UDF Function Development Guideline#

1. Background#

Although there are already hundreds of built-in functions, they can not satisfy the needs in some cases. In the past, this could only be done by developing new built-in functions. Built-in function development requires a relatively long cycle because it needs to recompile binary files and users have to wait for new version release. In order to help users to quickly develop computing functions that are not provided by OpenMLDB, we develop the mechanism of user dynamic registration function. OpenMLDB will load the compiled library contains user defined function when executing Create Function statement.

SQL functions can be categorised into scalar functions and aggregate functions. An introduction to scalar functions and aggregate functions can be seen here.

2. Development Procedures#

2.1 Develop UDF functions#

2.1.1 Naming Specification of C++ Built-in Function#

  • The naming of C++ built-in function should follow the snake_case style.

  • The name should clearly express the function’s purpose.

  • The name of a function should not be the same as the name of a built-in function or other custom functions. The list of all built-in functions can be seen here.

2.1.2#

The types of the built-in C++ functions’ parameters should be BOOL, NUMBER, TIMESTAMP, DATE, or STRING. The SQL types corresponding to C++ types are shown as follows:

SQL Type

C/C++ Type

BOOL

bool

SMALLINT

int16_t

INT

int32_t

BIGINT

int64_t

FLOAT

float

DOUBLE

double

STRING

StringRef

TIMESTAMP

Timestamp

DATE

Date

2.1.3 Parameters and Return Values#

Return Value:

  • If the output type of the UDF is a basic type and not support null, it will be processed as a return value.

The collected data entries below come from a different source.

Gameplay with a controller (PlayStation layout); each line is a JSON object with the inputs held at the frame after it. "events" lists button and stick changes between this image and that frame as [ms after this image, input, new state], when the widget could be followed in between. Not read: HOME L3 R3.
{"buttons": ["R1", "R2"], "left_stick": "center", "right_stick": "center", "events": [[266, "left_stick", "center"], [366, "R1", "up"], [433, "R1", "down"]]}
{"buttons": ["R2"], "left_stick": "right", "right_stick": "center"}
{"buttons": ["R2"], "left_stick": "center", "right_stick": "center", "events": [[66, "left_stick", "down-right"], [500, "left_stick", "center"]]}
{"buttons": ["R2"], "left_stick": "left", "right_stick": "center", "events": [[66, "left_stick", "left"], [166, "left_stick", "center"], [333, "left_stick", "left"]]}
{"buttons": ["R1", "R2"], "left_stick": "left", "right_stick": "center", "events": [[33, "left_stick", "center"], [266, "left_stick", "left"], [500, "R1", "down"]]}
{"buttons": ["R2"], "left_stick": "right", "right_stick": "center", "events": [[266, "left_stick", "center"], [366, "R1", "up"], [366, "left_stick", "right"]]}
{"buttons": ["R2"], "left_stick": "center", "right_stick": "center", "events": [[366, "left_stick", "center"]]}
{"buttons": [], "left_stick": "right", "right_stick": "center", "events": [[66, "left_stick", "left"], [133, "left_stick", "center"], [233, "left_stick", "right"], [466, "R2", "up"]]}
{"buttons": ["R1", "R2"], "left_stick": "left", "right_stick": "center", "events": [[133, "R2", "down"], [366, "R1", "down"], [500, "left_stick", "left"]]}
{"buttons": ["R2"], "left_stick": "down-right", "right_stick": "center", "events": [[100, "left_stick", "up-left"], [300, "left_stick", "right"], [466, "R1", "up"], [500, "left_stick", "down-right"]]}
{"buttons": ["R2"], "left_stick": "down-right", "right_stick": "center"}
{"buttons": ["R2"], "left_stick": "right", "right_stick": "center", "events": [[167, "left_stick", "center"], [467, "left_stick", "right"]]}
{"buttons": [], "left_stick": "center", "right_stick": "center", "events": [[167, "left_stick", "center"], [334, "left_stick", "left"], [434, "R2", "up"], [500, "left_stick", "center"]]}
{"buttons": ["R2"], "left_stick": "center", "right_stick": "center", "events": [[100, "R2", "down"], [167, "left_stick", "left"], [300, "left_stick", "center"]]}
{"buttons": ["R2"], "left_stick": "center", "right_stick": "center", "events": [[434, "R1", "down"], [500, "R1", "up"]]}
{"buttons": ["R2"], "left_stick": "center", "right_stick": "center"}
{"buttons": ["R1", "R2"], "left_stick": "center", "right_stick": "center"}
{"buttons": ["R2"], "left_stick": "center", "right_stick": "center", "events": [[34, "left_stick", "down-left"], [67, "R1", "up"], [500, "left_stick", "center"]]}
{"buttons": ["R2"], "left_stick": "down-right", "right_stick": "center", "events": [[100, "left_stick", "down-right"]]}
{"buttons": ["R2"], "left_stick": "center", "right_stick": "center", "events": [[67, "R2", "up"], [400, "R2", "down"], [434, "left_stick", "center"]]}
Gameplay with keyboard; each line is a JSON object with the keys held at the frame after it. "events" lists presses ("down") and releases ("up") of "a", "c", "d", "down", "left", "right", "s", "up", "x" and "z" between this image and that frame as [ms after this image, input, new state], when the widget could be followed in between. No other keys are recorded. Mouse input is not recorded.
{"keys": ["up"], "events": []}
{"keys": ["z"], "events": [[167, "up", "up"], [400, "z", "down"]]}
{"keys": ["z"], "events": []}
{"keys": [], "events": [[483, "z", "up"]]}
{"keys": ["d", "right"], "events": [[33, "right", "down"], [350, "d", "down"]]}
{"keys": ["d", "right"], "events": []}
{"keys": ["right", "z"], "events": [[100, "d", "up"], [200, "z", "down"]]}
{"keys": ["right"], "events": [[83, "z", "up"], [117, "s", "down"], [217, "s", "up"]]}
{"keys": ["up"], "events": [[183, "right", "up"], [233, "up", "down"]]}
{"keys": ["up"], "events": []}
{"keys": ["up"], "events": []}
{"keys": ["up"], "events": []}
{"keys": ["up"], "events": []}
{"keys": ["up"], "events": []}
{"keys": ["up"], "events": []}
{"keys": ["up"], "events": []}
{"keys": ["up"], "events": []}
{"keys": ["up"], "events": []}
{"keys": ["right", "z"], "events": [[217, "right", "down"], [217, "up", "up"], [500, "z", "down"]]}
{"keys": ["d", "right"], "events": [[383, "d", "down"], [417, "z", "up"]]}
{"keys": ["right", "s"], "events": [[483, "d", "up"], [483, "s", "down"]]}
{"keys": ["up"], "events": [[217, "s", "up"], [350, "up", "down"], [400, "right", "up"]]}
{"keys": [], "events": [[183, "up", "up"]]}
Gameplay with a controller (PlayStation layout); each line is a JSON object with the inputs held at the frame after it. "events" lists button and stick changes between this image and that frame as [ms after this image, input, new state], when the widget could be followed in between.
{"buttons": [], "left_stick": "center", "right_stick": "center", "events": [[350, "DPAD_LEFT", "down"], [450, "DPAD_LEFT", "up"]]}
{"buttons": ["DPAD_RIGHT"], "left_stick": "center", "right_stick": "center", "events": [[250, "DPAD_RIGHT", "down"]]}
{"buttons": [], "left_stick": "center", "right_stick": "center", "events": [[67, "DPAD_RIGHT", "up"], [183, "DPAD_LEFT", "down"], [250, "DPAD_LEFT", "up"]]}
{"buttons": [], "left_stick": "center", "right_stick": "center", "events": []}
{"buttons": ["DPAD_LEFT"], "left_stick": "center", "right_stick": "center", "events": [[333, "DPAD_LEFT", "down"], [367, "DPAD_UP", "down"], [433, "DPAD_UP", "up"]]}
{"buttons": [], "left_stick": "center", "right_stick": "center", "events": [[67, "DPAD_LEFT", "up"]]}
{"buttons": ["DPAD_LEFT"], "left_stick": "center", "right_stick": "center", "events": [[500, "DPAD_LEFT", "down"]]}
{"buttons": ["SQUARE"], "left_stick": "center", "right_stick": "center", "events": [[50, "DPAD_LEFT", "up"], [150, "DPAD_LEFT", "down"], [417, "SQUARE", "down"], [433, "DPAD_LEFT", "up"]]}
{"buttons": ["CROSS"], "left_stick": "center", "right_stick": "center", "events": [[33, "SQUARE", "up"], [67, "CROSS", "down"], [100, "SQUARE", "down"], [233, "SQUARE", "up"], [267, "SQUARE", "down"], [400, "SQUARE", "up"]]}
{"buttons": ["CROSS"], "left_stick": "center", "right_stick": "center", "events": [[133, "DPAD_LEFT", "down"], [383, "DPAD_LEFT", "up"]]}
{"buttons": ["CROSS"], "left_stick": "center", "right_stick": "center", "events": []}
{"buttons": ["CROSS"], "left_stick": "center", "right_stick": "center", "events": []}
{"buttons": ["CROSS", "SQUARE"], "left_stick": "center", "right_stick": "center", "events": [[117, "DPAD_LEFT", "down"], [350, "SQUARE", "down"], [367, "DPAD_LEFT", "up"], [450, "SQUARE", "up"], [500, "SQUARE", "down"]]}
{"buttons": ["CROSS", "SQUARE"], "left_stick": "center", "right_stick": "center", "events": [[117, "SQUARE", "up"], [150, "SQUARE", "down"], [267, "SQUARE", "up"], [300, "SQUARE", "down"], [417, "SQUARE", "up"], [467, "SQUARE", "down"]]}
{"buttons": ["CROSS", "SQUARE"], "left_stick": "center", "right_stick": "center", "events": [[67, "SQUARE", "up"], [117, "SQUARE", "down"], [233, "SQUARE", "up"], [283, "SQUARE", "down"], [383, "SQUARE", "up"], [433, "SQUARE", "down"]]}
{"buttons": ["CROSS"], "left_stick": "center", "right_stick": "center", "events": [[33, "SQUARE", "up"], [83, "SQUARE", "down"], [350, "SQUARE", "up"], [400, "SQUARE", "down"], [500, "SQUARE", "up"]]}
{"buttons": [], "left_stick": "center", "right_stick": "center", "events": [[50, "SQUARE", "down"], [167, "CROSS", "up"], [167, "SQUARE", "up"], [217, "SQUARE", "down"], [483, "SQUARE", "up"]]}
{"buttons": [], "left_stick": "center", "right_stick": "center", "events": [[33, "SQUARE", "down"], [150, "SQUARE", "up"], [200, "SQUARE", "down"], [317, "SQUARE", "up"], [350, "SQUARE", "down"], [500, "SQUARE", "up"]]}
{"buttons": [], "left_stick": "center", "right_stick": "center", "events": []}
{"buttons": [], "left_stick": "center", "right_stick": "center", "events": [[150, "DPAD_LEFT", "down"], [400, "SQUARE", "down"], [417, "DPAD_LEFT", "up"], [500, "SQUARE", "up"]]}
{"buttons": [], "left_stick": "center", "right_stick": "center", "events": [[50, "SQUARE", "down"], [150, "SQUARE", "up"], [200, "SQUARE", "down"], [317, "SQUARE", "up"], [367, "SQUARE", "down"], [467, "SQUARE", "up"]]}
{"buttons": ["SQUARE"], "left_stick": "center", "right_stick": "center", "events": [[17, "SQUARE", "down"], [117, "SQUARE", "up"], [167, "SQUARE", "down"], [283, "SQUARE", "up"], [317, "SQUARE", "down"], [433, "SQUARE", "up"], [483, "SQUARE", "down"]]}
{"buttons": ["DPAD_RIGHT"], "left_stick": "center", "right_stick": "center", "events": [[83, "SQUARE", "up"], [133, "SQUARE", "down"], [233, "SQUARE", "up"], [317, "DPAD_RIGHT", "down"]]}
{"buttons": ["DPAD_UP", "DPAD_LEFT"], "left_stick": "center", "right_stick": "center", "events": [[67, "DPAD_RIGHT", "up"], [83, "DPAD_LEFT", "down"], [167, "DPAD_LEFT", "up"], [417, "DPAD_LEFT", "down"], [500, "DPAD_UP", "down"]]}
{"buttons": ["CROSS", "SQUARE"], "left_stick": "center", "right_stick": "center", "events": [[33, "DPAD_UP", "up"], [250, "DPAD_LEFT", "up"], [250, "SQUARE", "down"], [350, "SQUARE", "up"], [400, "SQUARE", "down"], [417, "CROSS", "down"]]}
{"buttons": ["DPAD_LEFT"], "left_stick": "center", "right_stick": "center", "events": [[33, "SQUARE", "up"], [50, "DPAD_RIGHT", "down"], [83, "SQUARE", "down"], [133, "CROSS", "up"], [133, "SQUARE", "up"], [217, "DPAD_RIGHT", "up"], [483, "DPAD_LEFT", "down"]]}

  • If the output type of the UDF is a basic type and support null, it will be processed as function parameter.

  • If the output type of the UDF is STRING, TIMESTAMP or DATE, it will return through the last parameter of the function.

Parameters:

  • If the parameter is a basic type, it will be passed by value.

  • If the output type of the UDF is STRING, TIMESTAMP or DATE, it will be passed by pointer.

  • The first parameter must be UDFContext* ctx. The definition of UDFContext is:

    struct UDFContext {
        ByteMemoryPool* pool;  // Used for memory allocation.
        void* ptr;             // Used for the storage of temporary variables for aggregrate functions.
    };

Note:

  • if the input value is nullable, there are added is_null parameter to lable whether is null

  • if the return value is nullable, it should be return by argument and add another is_null parameter

For instance, declare a UDF function that input is nullable and return value is nullable.

extern "C"
void sum(::openmldb::base::UDFContext* ctx, int64_t input1, bool is_null, int64_t input2, bool is_null, int64_t* output, bool* is_null);

Function Declaration:

  • The functions must be declared by extern “C”.

2.1.4 Memory Management#

  • It is not allowed to use new operator or malloc function to allocate memory for input and output argument in UDF functions.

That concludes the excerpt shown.